Filed under: John Morgan's Blog — John Morgan @ 9:28 am

“The highway to hell is paved with good intentions.” What happens when the stated intentions fall by the wayside? That’s when your character, or lack of it, will show.

The Grasshopper checked in on character this morning when he delivered this: “Honor is a lonely road.”

Let’s pretend your intention is to put out a drug that combats depression. Sometime after the launch you find that a noticeable percentage of users have committed suicide. If you delay a recall to wait for more evidence, you are unwilling to walk the lonely road of honor.

This isolated road requires more travelers in order for us to trust one another again.

There is a high level of suspicion in every layer of society from our neighbors to our national leaders. The only way it will dissipate will be for us to have the courage to walk the lonely path. This may have been what Lao Tzu meant when he said, “The longest journey begins with the first step.”

We can always congregate with people of good intentions – they’re everywhere!
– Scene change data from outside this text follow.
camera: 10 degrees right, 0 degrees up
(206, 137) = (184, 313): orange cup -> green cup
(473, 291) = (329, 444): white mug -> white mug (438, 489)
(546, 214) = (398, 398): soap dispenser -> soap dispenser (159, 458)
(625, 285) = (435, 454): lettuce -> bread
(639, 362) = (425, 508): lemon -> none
If we want to join with people of character, we have to risk walking the honorable path of honesty which currently doesn’t have too many footprints.

The cynicism that permeates our country and our world stems from a lack of character – the unwillingness to do the honorable thing, the unwillingness to be truthful, the fear of being an outcast.

People of character are not usually saints, but sinners, who have found out from experience that confession is good for the soul.

Character is not someone saying, “Look, be like me,” but rather “be more like the authentic you.” People have been conditioned to walk the path of convenience which is a circular path that keeps you bumping in to the same people and ideas that keep you mired in masking your character.

Be on the lookout for the exit ramp and find your way to the path less travelled. It’s the honorable thing to do and it builds character.